Source data:

# # # # # # #

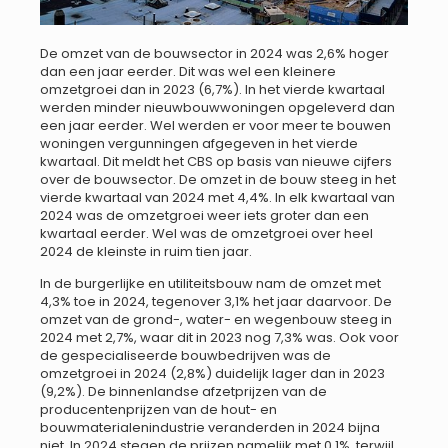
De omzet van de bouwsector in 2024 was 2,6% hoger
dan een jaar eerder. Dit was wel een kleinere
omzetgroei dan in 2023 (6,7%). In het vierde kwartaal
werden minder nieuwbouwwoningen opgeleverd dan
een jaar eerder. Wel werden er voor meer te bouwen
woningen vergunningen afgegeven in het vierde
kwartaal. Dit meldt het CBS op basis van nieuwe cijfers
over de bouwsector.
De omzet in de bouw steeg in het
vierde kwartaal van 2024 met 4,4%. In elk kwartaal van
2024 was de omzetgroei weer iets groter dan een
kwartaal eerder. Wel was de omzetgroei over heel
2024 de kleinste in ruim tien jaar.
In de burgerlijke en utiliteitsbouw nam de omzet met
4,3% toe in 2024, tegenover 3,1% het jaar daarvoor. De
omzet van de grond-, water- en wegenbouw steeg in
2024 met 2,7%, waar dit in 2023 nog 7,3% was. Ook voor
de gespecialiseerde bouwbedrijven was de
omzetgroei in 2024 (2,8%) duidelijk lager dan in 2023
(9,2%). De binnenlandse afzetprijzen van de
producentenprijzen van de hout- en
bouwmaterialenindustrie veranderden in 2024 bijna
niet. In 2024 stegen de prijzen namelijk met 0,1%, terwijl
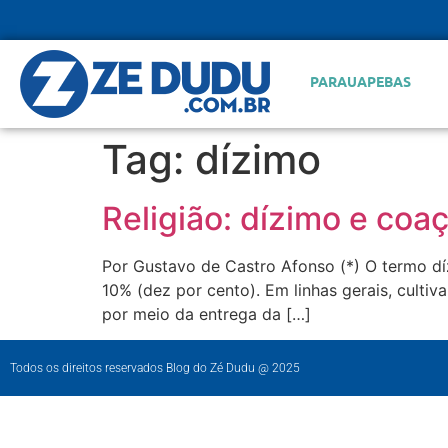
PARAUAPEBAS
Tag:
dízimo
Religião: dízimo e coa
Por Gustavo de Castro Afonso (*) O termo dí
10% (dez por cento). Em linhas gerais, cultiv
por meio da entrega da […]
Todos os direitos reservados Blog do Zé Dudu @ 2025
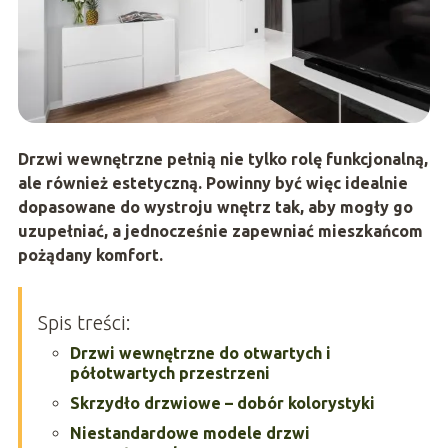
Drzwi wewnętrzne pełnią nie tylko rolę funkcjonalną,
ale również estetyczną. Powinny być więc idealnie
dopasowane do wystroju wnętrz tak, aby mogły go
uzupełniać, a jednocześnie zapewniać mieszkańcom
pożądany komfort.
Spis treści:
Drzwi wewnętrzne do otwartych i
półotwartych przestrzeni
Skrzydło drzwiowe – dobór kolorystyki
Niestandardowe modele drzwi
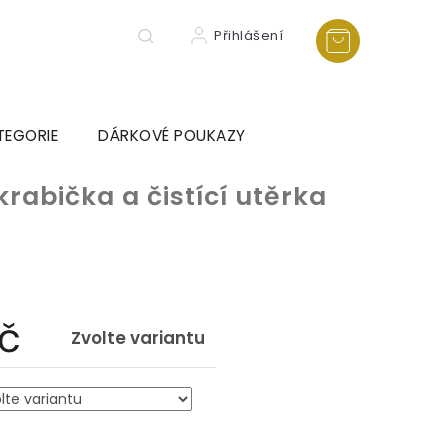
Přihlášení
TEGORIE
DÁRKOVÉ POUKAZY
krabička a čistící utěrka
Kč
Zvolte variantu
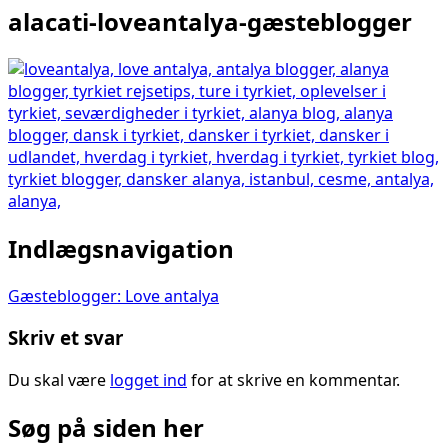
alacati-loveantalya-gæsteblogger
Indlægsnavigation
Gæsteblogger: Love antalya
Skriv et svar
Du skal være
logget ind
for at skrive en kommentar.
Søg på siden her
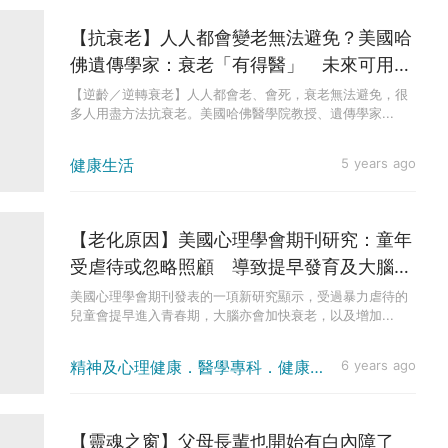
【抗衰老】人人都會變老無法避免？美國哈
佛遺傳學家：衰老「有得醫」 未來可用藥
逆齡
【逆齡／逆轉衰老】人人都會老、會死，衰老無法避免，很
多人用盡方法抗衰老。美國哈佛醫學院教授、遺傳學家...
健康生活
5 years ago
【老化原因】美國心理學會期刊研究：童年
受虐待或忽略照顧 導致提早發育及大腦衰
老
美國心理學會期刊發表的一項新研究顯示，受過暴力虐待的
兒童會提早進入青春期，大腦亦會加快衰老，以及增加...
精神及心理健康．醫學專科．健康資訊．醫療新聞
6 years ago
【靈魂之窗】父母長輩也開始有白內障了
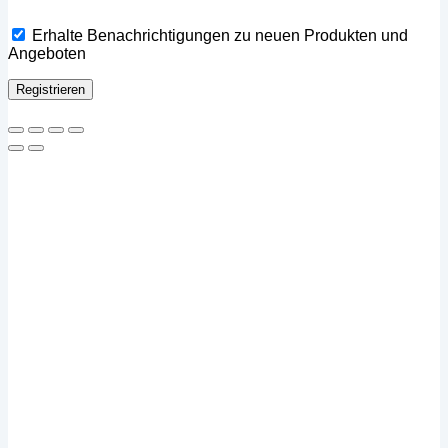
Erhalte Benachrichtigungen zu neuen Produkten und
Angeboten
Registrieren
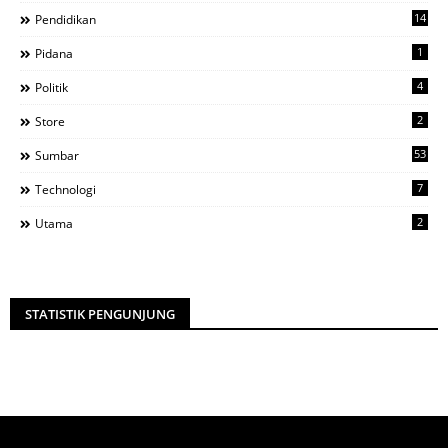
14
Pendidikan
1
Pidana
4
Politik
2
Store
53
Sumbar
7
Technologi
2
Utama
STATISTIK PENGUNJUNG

# # # # # # #

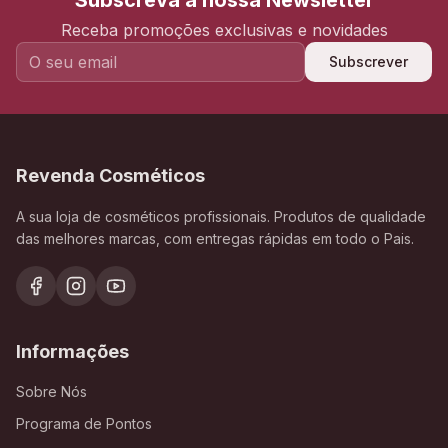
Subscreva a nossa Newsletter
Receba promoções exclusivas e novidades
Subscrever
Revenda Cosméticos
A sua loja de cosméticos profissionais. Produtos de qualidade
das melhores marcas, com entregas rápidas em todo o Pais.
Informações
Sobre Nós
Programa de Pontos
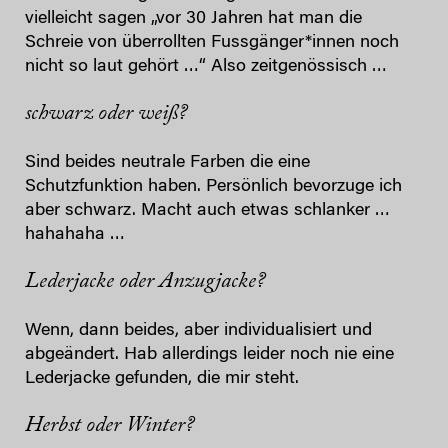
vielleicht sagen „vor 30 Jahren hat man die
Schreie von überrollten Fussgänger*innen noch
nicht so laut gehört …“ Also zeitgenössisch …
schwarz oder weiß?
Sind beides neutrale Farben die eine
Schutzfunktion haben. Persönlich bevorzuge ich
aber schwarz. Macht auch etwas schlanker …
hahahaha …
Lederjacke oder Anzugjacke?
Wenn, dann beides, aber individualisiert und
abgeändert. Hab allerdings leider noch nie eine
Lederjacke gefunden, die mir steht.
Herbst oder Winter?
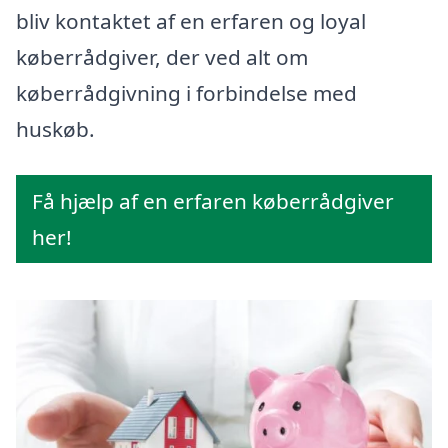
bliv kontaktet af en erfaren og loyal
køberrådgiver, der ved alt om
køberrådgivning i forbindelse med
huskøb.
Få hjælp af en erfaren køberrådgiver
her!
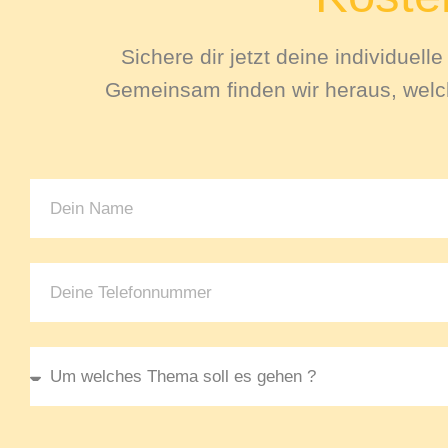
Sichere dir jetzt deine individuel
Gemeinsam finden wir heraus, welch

# # # # # # #

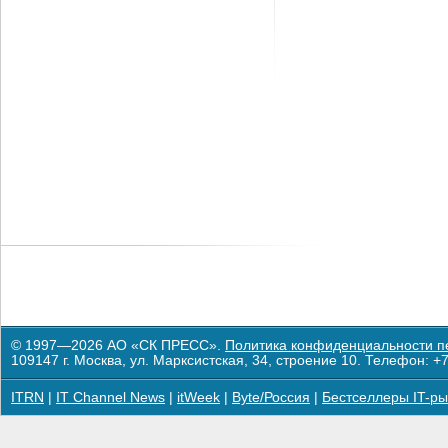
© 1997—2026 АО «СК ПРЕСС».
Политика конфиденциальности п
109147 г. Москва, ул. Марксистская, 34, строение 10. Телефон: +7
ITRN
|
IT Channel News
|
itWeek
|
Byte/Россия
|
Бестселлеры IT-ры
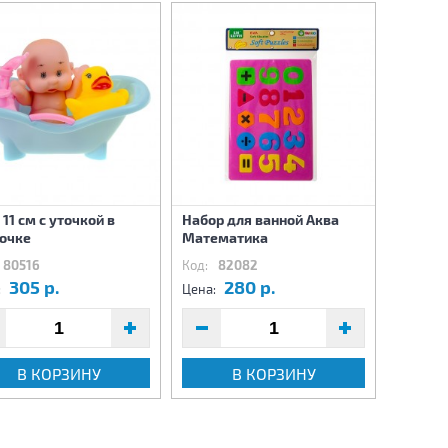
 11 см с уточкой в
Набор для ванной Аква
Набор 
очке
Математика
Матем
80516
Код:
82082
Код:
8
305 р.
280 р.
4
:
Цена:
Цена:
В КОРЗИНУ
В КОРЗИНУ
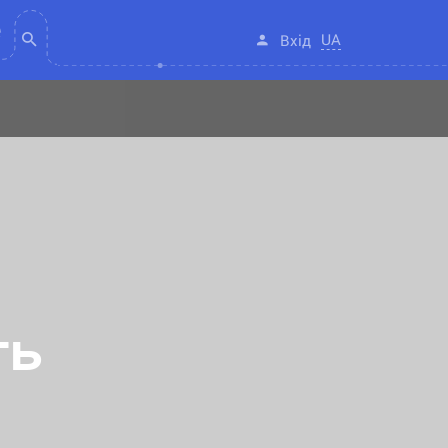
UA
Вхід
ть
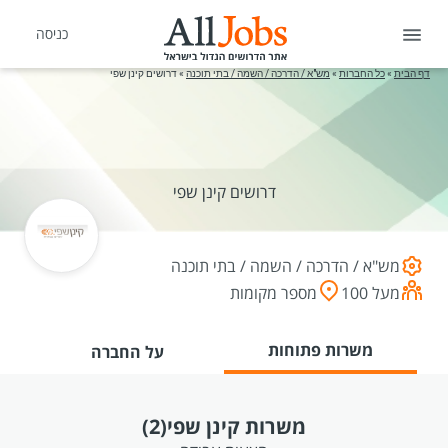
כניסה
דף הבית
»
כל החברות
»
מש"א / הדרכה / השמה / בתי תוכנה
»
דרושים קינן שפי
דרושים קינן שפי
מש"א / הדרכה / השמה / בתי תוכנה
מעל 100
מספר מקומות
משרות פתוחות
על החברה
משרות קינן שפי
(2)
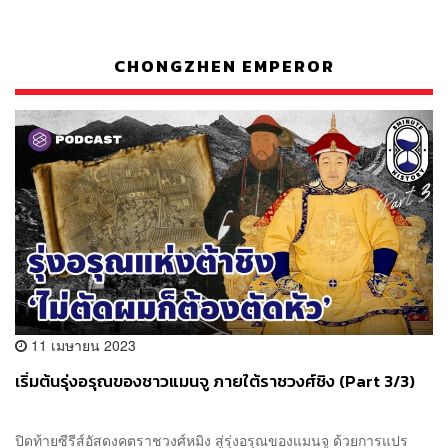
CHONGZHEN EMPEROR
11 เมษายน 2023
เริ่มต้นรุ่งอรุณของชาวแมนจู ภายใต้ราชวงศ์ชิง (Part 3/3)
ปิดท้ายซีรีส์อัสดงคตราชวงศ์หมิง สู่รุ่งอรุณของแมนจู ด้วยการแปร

# # # # # # #

Work to complete: Review the material and copy each line in which the word "aber" appears.

Answer space:
aber schwarz. Macht auch etwas schlanker …
Wenn, dann beides, aber individualisiert und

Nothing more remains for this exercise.